Student(s):Aswin Surya, David Backer Peral, Austin VanLoon, and Akhila Rajesh
Grade Level:Secondary School (grades 9-12, ages 14-18)
GLOBE Educator(s):Cassie Soeffing
Contributors:Dr. Rusty Low, IGES, scientist Peder Nelson, OSU, sme Dr. Erika Podest, NASA JPL, scientist Andrew Clark, IGES, EO Researcher and Data Analyst
Report Type(s):International Virtual Science Symposium Report, Mission Mosquito Report
Protocols:Earth As a System, Mosquitoes
Presentation Video: View Video
Presentation Poster: View Document
Language(s):English
Date Submitted:01/25/2023
Mosquito-borne diseases (MBDs), such as dengue virus, chikungunya virus, and West Nile virus, cause over one million deaths globally every year.
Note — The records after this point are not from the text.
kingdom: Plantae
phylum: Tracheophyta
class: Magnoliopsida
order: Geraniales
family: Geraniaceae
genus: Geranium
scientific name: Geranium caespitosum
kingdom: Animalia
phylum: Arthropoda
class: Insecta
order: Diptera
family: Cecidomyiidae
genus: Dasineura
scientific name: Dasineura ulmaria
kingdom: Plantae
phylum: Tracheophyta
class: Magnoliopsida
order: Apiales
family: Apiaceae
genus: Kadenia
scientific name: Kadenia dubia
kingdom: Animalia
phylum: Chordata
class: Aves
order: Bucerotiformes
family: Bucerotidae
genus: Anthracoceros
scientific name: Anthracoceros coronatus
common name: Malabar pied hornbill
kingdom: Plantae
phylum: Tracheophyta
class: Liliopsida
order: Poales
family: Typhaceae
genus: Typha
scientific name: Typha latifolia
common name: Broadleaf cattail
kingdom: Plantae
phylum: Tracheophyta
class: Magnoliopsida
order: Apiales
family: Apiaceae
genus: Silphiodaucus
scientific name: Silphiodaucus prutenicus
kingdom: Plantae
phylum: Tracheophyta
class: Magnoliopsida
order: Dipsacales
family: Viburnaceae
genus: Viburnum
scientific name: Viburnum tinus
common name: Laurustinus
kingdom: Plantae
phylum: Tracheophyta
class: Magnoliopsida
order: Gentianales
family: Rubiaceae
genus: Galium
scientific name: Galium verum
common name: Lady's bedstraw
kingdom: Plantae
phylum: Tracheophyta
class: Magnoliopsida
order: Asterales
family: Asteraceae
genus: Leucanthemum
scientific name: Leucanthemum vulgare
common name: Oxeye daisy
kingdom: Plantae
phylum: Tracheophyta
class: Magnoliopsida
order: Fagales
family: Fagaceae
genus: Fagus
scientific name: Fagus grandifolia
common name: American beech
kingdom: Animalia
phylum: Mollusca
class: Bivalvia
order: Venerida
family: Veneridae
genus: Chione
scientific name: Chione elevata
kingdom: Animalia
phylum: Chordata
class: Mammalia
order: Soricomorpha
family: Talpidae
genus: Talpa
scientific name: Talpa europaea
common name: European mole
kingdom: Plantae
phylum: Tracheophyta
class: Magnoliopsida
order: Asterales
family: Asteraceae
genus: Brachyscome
Because many such diseases are spread by the Aedes and Culex mosquitoes, tracking these larvae is critical to mitigating the spread of MBDs. Even as citizen science projects to obtain large mosquito image datasets continuously grow, the manual annotation of mosquito images is becoming ever more time-consuming and inefficient. Previous research has seen computer vision used to identify mosquito species, and the Convolutional Neural Network (CNN) has become the de-facto for image classification. But, these models typically require substantial computational resources. This research introduces the application of the Vision Transformer (ViT) in a comparative study to improve image classification on Aedes and Culex larvae. By using mosquito larvae image data from the GLOBE Observer Mosquito Habitat Mapper, two ViT models, ViT-Base and CvT-13, and two CNN models, ResNet-18 and ConvNeXT, from the HuggingFace library were trained and compared to determine the most effective model to classify mosquito larvae as Aedes, Culex, or neither. Testing revealed that ConvNeXT obtained the greatest values across all four classification metrics, making it a viable method for mosquito larvae image classification. Based on the results of this work, future research could include creating and implementing a model specifically designed for mosquito larvae classification by combining elements of CNN and transformer architecture. Keywords: Vision Transformer, Convolutional Neural Network, Image Classification, Mosquito-Borne Disease.